> **Problem description**
Among the entries below, count the lines containing the string "Compose". Only the count is needed.

┄┄┄┄┄┄┄┄┄┄

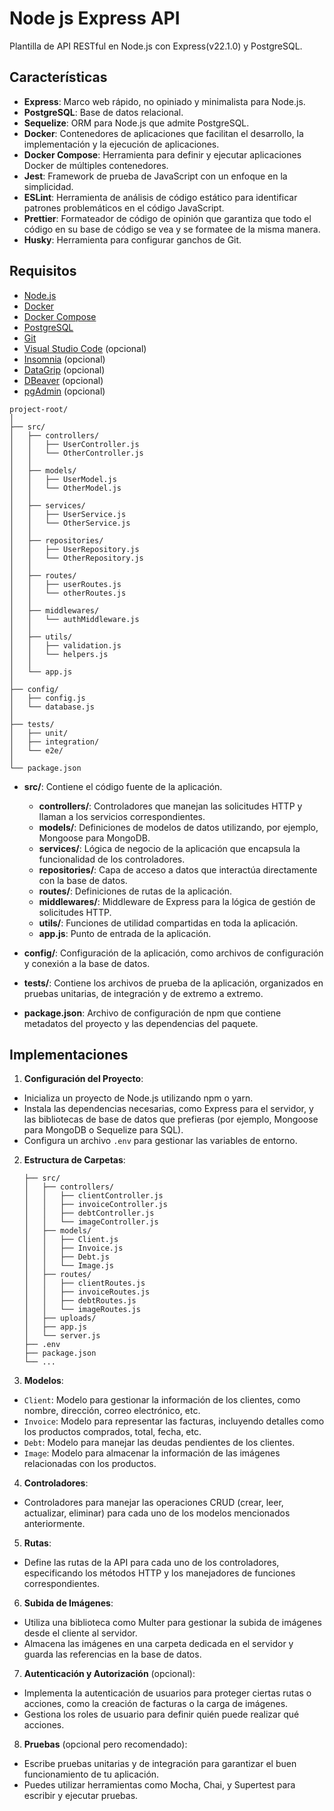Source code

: # Node js Express API

Plantilla de API RESTful en Node.js con Express(v22.1.0) y PostgreSQL.

## Características

- **Express**: Marco web rápido, no opiniado y minimalista para Node.js.
- **PostgreSQL**: Base de datos relacional.
- **Sequelize**: ORM para Node.js que admite PostgreSQL.
- **Docker**: Contenedores de aplicaciones que facilitan el desarrollo, la implementación y la ejecución de aplicaciones.
- **Docker Compose**: Herramienta para definir y ejecutar aplicaciones Docker de múltiples contenedores.
- **Jest**: Framework de prueba de JavaScript con un enfoque en la simplicidad.
- **ESLint**: Herramienta de análisis de código estático para identificar patrones problemáticos en el código JavaScript.
- **Prettier**: Formateador de código de opinión que garantiza que todo el código en su base de código se vea y se formatee de la misma manera.
- **Husky**: Herramienta para configurar ganchos de Git.

## Requisitos

- [Node.js](https://nodejs.org/)
- [Docker](https://www.docker.com/)
- [Docker Compose](https://docs.docker.com/compose/)
- [PostgreSQL](https://www.postgresql.org/)
- [Git](https://git-scm.com/)
- [Visual Studio Code](https://code.visualstudio.com/) (opcional)
- [Insomnia](https://insomnia.rest/) (opcional)
- [DataGrip](https://www.jetbrains.com/datagrip/) (opcional)
- [DBeaver](https://dbeaver.io/) (opcional)
- [pgAdmin](https://www.pgadmin.org/) (opcional)

```
project-root/
│
├── src/
│   ├── controllers/
│   │   ├── UserController.js
│   │   └── OtherController.js
│   │
│   ├── models/
│   │   ├── UserModel.js
│   │   └── OtherModel.js
│   │
│   ├── services/
│   │   ├── UserService.js
│   │   └── OtherService.js
│   │
│   ├── repositories/
│   │   ├── UserRepository.js
│   │   └── OtherRepository.js
│   │
│   ├── routes/
│   │   ├── userRoutes.js
│   │   └── otherRoutes.js
│   │
│   ├── middlewares/
│   │   └── authMiddleware.js
│   │
│   ├── utils/
│   │   ├── validation.js
│   │   └── helpers.js
│   │
│   └── app.js
│
├── config/
│   ├── config.js
│   └── database.js
│
├── tests/
│   ├── unit/
│   ├── integration/
│   └── e2e/
│
└── package.json
```
- **src/**: Contiene el código fuente de la aplicación.
    - **controllers/**: Controladores que manejan las solicitudes HTTP y llaman a los servicios correspondientes.
    - **models/**: Definiciones de modelos de datos utilizando, por ejemplo, Mongoose para MongoDB.
    - **services/**: Lógica de negocio de la aplicación que encapsula la funcionalidad de los controladores.
    - **repositories/**: Capa de acceso a datos que interactúa directamente con la base de datos.
    - **routes/**: Definiciones de rutas de la aplicación.
    - **middlewares/**: Middleware de Express para la lógica de gestión de solicitudes HTTP.
    - **utils/**: Funciones de utilidad compartidas en toda la aplicación.
    - **app.js**: Punto de entrada de la aplicación.

- **config/**: Configuración de la aplicación, como archivos de configuración y conexión a la base de datos.

- **tests/**: Contiene los archivos de prueba de la aplicación, organizados en pruebas unitarias, de integración y de extremo a extremo.

- **package.json**: Archivo de configuración de npm que contiene metadatos del proyecto y las dependencias del paquete.


## Implementaciones

1. **Configuración del Proyecto**:
  - Inicializa un proyecto de Node.js utilizando npm o yarn.
  - Instala las dependencias necesarias, como Express para el servidor, y las bibliotecas de base de datos que prefieras (por ejemplo, Mongoose para MongoDB o Sequelize para SQL).
  - Configura un archivo `.env` para gestionar las variables de entorno.

2. **Estructura de Carpetas**:
   ```
   ├── src/
   │   ├── controllers/
   │   │   ├── clientController.js
   │   │   ├── invoiceController.js
   │   │   ├── debtController.js
   │   │   └── imageController.js
   │   ├── models/
   │   │   ├── Client.js
   │   │   ├── Invoice.js
   │   │   ├── Debt.js
   │   │   └── Image.js
   │   ├── routes/
   │   │   ├── clientRoutes.js
   │   │   ├── invoiceRoutes.js
   │   │   ├── debtRoutes.js
   │   │   └── imageRoutes.js
   │   ├── uploads/
   │   ├── app.js
   │   └── server.js
   ├── .env
   ├── package.json
   └── ...
   ```

3. **Modelos**:
  - `Client`: Modelo para gestionar la información de los clientes, como nombre, dirección, correo electrónico, etc.
  - `Invoice`: Modelo para representar las facturas, incluyendo detalles como los productos comprados, total, fecha, etc.
  - `Debt`: Modelo para manejar las deudas pendientes de los clientes.
  - `Image`: Modelo para almacenar la información de las imágenes relacionadas con los productos.

4. **Controladores**:
  - Controladores para manejar las operaciones CRUD (crear, leer, actualizar, eliminar) para cada uno de los modelos mencionados anteriormente.

5. **Rutas**:
  - Define las rutas de la API para cada uno de los controladores, especificando los métodos HTTP y los manejadores de funciones correspondientes.

6. **Subida de Imágenes**:
  - Utiliza una biblioteca como Multer para gestionar la subida de imágenes desde el cliente al servidor.
  - Almacena las imágenes en una carpeta dedicada en el servidor y guarda las referencias en la base de datos.

7. **Autenticación y Autorización** (opcional):
  - Implementa la autenticación de usuarios para proteger ciertas rutas o acciones, como la creación de facturas o la carga de imágenes.
  - Gestiona los roles de usuario para definir quién puede realizar qué acciones.

8. **Pruebas** (opcional pero recomendado):
  - Escribe pruebas unitarias y de integración para garantizar el buen funcionamiento de tu aplicación.
  - Puedes utilizar herramientas como Mocha, Chai, y Supertest para escribir y ejecutar pruebas.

┄┄┄┄┄┄┄┄┄┄

> **Completed task**
2